A Assembleia Nacional Constituinte de 2017 foi convocada unilateralmente pelo chavismo em meio à grave crise de ordem pública daquele ano, quando durante quatro meses houve enormes protestos contra Maduro em todas as ruas do país, com um saldo de 117 mortos e milhares de feridos. A eclosão ocorreu logo depois que o Tribunal Supremo de Justiça, dominado pelo chavismo, em 30 de março de 2017, assumiu funções legislativas e anulou todas as atribuições da Assembleia Nacional, de maioria opositora.

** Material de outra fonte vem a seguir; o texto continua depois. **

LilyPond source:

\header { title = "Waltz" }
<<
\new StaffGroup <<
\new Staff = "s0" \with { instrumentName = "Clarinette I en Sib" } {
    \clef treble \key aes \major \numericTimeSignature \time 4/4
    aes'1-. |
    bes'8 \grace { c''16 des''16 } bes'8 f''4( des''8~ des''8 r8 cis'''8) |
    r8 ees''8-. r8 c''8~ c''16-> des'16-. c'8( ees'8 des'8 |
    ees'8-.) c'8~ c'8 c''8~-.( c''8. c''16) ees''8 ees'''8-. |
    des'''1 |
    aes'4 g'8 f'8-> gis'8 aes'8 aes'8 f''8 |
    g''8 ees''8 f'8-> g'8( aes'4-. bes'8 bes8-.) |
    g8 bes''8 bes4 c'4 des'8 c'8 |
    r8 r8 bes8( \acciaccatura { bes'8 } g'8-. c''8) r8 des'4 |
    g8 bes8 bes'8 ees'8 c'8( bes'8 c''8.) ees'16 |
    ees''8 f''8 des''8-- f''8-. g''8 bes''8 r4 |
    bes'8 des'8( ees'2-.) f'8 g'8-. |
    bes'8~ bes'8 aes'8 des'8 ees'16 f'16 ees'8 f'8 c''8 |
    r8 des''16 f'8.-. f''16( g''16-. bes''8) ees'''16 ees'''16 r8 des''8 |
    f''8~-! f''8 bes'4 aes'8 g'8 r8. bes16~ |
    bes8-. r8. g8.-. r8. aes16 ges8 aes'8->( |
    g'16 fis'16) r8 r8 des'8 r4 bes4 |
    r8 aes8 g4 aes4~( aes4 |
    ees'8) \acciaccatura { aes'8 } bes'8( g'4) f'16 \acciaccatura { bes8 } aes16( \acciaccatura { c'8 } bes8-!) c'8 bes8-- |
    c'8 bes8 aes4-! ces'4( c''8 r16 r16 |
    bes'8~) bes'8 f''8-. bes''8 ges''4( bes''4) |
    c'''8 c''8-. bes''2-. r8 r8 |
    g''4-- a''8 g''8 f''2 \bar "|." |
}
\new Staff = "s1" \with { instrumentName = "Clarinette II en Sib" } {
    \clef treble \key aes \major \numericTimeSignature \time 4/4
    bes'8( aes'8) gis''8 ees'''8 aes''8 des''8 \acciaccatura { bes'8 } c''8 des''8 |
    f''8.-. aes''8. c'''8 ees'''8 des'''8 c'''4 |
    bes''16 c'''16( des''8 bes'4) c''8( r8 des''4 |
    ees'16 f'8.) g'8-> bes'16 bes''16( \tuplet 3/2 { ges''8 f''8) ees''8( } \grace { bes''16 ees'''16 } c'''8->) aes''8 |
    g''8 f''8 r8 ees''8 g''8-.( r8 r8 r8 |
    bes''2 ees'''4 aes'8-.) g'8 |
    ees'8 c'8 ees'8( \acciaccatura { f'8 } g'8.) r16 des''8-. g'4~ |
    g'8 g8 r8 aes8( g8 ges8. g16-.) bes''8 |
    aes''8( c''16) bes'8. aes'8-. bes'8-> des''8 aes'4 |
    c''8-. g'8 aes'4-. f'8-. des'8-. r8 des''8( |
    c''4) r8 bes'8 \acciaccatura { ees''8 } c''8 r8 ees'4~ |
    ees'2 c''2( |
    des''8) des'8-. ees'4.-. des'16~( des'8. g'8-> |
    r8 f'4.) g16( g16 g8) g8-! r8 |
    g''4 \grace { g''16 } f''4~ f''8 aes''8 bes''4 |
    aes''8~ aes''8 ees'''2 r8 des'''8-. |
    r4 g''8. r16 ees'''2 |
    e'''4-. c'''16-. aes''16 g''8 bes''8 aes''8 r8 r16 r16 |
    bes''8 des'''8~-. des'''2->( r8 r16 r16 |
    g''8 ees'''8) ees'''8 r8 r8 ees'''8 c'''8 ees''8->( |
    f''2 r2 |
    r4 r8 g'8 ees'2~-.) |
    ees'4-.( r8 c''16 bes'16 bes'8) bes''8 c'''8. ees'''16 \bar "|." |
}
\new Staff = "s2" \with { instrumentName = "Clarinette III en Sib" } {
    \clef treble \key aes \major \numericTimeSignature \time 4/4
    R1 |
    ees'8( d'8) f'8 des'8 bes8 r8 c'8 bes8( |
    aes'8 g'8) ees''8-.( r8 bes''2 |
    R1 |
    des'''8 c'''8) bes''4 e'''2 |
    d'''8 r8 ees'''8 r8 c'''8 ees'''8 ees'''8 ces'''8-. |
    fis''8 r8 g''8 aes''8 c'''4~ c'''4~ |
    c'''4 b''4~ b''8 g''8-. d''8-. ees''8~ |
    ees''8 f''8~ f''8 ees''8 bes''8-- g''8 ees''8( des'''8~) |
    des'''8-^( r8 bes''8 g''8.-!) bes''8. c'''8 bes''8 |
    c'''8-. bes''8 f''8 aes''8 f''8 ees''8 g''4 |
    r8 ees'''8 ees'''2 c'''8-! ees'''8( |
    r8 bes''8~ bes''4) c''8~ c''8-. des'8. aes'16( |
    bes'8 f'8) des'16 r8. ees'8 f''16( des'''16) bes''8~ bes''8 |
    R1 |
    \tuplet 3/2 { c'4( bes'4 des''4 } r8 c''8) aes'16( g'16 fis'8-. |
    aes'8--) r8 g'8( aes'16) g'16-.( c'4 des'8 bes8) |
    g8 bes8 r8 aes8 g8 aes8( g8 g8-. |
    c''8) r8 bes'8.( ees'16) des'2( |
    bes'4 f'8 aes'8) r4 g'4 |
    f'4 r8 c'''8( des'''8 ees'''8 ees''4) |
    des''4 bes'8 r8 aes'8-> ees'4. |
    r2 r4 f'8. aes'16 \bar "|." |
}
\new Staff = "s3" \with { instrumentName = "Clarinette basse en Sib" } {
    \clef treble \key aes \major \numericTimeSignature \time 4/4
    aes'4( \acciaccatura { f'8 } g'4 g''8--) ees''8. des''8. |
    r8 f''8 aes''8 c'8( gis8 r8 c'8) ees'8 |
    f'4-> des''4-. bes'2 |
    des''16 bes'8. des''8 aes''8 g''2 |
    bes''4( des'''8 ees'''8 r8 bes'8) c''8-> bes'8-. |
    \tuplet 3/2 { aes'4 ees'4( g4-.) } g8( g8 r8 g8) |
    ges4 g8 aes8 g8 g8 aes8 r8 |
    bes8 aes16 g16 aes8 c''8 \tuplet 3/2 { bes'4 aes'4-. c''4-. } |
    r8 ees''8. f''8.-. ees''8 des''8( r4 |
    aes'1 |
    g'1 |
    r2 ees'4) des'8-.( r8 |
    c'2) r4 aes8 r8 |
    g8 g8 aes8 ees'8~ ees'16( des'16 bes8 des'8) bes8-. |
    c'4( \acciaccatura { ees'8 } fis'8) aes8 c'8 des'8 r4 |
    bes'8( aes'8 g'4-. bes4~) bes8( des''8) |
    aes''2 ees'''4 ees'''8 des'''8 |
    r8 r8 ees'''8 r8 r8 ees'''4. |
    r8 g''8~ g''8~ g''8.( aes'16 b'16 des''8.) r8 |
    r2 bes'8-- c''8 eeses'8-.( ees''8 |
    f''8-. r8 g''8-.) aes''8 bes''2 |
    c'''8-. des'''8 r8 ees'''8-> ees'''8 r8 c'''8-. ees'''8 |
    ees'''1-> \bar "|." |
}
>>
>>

Para a Constituinte, convocada por Maduro em maio, o Governo redigiu suas próprias bases eleitorais, inaceitáveis para a óptica opositora. Convocou eleições sem organizar um referendo consultivo para isso, como obrigava a Constituição de 1999 e como fez em seu momento o próprio Hugo Chávez. No dia da consulta, houve 19 mortos em protestos.

Um poder paralelo

Assumida como “plenipotenciária e supraconstitucional” pela militância do PSUV e pela cúpula militar, a Constituinte se tornou uma espécie de Poder Legislativo paralelo, tutelando o marco regulador do país e emitindo algumas “leis constitucionais”, como a famosa Lei contra o Ódio, que criminaliza a dissidência ao estabelecer penas severas, de 10 a 20 anos da prisão, contra tudo o que for considerado uma incitação ao ódio.

Os conteúdos e debates do hipotético novo projeto constitucional chavista tiveram pouquíssimo destaque, e a própria Assembleia Constituinte reduziu notoriamente sua incumbência pública neste tempo. O constituinte chavista Hermann Escarra chegou a afirmar há alguns meses que o novo texto constitucional do chavismo já está preparado e só espera a oportunidade de ser aprovado.